# To Knot or not to Knot



## DavidSpavin (Oct 12, 2007)

Where do you prefer the celtic knot decoration to be[?]


----------



## fernhills (Oct 12, 2007)

Hi, I voted but don`t have a clue as how to make em.. Carl


----------



## rherrell (Oct 12, 2007)

You needed one more catagory: "Like 'em O.K. but they've been done to death".


----------



## Ligget (Oct 12, 2007)

> _Originally posted by rherrell_
> <br />You needed one more catagory: "Like 'em O.K. but they've been done to death".



I am with Rick, they are nice to look at though!


----------



## GaryMGg (Oct 19, 2007)

Another choice would be "On the upper barrel on most pens, and the lower barrel on others." Plus David S. opened up a whole new world: celtic knots for center bands [][8D]


----------



## Randy_ (Oct 20, 2007)

I didn't vote; because my first choice would be as a centerband.  Of the poll options, the top would be my preference.


----------



## DavidSpavin (Oct 20, 2007)

> _Originally posted by GaryMGg_
> <br />Another choice would be "On the upper barrel on most pens, and the lower barrel on others." Plus David S. opened up a whole new world: celtic knots for center bands [][8D]


I started the poll before I had done the center band knot.
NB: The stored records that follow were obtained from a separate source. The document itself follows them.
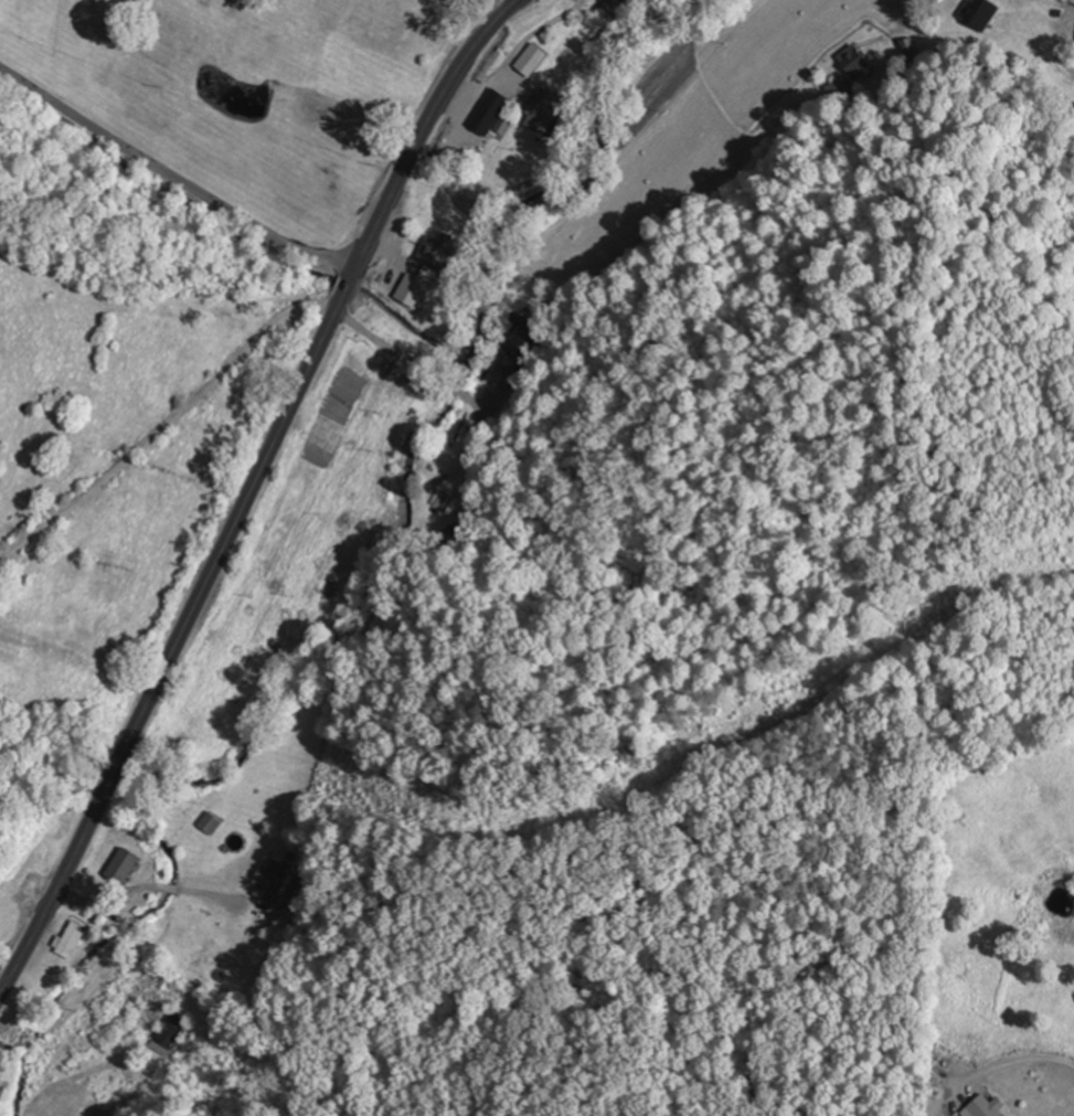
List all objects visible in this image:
building: (978, 13)
building: (906, 47)
building: (531, 59)
building: (853, 61)
building: (835, 86)
road: (914, 110)
building: (490, 111)
building: (546, 111)
road: (176, 175)
building: (437, 250)
building: (521, 336)
road: (250, 491)
building: (448, 504)
building: (123, 865)
building: (272, 879)
road: (166, 886)
road: (182, 889)
road: (105, 895)
building: (70, 939)
building: (204, 964)
building: (169, 1032)
building: (3, 1070)
building: (988, 1107)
Other wise I probebly would have included it.[]


----------



## doohboy24 (Oct 27, 2007)

I don't have a clue on how to do one, but like the top barrel one's I have seen.


----------



## mick (Oct 27, 2007)

I voted for top ...but that being said I really like em as a centerband also. I've done them on top and on both barrels. Both barrels are kind of busy. I've never done one on a lower barrel. Just my opinion but I don't think it's attractive.


----------



## 1JaredSchmidt (Nov 21, 2007)

I voted for top and bottom. I've never done one of these pens, but I want to.


----------



## Celt40 (Nov 26, 2007)

Hi all 
 Voted for top.


----------



## RONB (Nov 30, 2007)

I've tried both and like the top the best.


----------



## gothycdesigns (Dec 30, 2007)

Love Celtic designs, but I would really like to see pens in a darker light, such as goth styles. And am hoping to make some, just in the process of figuring it out. BWU HAHAAHAHAHHAHAA....oops sorry, um...yeah. Well Halloween is less than a year away ya knows[}].  Heheh.

Later,
Gothyc Designs


----------



## jhs494 (Dec 30, 2007)

I like the knot on top.


----------



## Mather323 (Jan 9, 2008)

Top Knot.[]


----------